# [EXERCISE BRIEF]
Each line of the material that mentions the word "posters" is to be copied.

<<<<

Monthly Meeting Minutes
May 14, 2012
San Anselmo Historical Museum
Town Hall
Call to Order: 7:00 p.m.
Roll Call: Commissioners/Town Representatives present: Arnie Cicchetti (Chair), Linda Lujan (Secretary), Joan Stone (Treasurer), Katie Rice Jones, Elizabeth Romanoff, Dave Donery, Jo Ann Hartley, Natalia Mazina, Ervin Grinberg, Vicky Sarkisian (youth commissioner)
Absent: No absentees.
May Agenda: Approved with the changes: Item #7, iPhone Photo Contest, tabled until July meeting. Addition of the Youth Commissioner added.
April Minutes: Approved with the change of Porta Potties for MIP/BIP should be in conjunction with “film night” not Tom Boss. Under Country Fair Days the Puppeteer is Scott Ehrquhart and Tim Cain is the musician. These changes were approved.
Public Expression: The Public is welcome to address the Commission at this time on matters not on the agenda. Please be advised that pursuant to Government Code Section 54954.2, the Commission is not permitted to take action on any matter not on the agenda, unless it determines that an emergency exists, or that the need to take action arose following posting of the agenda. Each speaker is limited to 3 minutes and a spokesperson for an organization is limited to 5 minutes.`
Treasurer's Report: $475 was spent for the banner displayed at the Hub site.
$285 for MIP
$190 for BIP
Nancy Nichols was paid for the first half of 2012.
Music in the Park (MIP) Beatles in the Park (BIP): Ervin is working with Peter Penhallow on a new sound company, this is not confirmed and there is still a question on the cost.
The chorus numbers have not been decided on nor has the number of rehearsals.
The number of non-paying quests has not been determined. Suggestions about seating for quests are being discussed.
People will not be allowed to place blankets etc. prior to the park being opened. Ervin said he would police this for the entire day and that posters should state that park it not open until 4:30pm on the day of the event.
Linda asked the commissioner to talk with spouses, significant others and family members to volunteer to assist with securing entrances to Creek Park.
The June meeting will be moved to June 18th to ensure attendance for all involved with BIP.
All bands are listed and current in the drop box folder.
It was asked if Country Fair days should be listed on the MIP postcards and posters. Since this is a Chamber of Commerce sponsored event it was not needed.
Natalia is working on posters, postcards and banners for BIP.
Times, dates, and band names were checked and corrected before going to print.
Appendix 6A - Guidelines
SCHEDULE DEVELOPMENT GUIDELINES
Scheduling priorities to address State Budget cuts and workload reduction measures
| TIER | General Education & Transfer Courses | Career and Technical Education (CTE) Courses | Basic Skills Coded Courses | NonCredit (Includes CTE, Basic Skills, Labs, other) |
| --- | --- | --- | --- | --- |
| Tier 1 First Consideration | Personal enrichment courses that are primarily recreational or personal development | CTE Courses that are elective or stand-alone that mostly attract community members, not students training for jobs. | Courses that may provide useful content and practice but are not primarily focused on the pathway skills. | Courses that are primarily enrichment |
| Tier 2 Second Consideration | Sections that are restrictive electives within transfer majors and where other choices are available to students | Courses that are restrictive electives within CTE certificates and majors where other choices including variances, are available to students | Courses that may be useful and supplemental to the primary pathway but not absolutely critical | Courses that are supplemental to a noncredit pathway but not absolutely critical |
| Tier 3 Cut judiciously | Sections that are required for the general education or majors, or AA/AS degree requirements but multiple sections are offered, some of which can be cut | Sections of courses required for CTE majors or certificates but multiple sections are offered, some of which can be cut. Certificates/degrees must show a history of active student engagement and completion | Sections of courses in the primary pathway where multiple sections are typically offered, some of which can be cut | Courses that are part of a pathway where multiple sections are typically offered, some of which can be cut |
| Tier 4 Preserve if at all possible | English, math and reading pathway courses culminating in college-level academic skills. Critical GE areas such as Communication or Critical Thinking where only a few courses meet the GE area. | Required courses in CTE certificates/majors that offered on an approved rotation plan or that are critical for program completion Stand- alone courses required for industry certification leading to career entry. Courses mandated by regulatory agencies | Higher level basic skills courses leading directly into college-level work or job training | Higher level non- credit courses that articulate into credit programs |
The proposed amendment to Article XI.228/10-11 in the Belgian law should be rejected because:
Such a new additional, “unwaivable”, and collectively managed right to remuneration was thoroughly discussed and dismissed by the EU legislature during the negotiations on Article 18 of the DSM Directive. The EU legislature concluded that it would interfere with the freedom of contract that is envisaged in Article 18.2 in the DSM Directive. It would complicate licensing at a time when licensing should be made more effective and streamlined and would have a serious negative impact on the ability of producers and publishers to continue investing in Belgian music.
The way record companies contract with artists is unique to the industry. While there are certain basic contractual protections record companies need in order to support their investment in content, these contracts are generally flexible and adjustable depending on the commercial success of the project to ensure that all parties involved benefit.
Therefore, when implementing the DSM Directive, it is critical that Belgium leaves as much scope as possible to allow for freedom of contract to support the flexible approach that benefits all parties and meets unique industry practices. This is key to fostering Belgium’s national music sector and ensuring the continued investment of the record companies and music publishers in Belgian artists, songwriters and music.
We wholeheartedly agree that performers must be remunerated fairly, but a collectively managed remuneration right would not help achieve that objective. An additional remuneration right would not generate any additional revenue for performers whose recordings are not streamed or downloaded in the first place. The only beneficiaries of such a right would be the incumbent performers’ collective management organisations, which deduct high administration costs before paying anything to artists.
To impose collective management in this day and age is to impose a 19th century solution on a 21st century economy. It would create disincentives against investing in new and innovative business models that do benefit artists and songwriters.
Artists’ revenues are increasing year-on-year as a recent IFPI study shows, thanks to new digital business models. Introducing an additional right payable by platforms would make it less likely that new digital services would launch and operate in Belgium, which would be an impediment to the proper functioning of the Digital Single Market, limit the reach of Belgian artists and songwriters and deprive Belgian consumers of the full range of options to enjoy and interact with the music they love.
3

>>>>

# [REPLY TO THE EXERCISE]
People will not be allowed to place blankets etc. prior to the park being opened. Ervin said he would police this for the entire day and that posters should state that park it not open until 4:30pm on the day of the event.
It was asked if Country Fair days should be listed on the MIP postcards and posters. Since this is a Chamber of Commerce sponsored event it was not needed.
Natalia is working on posters, postcards and banners for BIP.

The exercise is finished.